> _Stored data entries_:
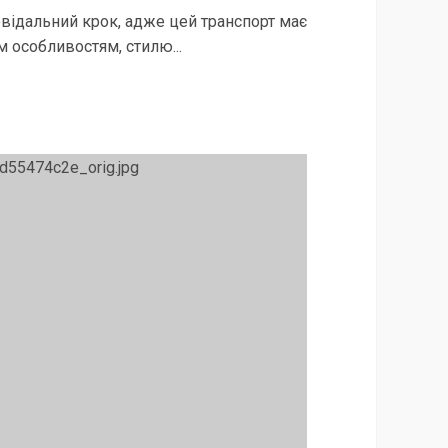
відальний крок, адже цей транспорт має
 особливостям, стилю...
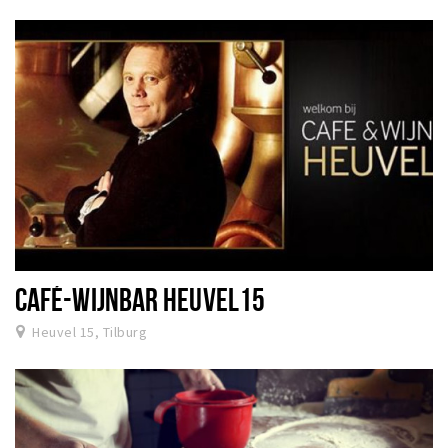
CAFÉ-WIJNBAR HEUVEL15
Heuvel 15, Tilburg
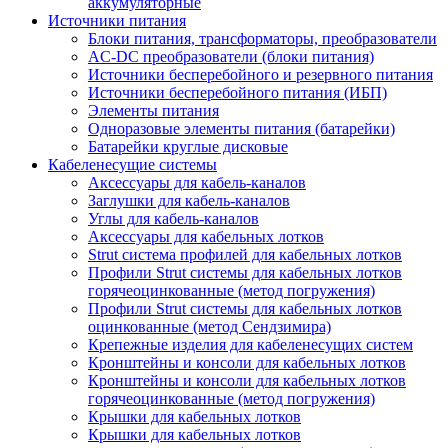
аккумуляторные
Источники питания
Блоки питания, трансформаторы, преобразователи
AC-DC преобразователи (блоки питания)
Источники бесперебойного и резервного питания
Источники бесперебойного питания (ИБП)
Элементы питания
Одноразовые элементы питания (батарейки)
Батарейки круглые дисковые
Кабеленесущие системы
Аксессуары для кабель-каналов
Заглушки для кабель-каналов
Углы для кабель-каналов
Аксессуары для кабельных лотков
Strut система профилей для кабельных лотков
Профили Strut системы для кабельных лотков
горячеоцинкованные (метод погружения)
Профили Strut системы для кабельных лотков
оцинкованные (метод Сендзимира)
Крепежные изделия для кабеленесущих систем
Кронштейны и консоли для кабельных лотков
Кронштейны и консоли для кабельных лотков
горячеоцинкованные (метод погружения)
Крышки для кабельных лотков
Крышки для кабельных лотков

==

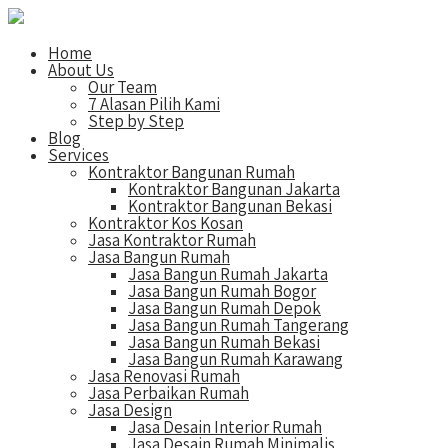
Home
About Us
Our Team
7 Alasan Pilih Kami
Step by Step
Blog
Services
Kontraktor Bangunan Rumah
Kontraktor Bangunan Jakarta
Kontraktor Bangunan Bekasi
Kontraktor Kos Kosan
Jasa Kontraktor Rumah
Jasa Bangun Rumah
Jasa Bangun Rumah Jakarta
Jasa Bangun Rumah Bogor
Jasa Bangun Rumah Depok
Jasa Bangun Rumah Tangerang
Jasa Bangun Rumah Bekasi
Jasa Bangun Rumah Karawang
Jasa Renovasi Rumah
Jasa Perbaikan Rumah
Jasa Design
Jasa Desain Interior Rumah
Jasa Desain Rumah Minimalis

* * *

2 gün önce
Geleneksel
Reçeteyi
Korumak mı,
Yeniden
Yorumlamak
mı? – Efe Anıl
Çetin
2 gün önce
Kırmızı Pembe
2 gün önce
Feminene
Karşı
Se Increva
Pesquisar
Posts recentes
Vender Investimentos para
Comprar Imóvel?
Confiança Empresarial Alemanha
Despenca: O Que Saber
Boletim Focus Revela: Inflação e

> _Problem to work on_: Lines above that contain the string "Jakarta" make up the answer.

> _Finished task_:
Kontraktor Bangunan Jakarta
Jasa Bangun Rumah Jakarta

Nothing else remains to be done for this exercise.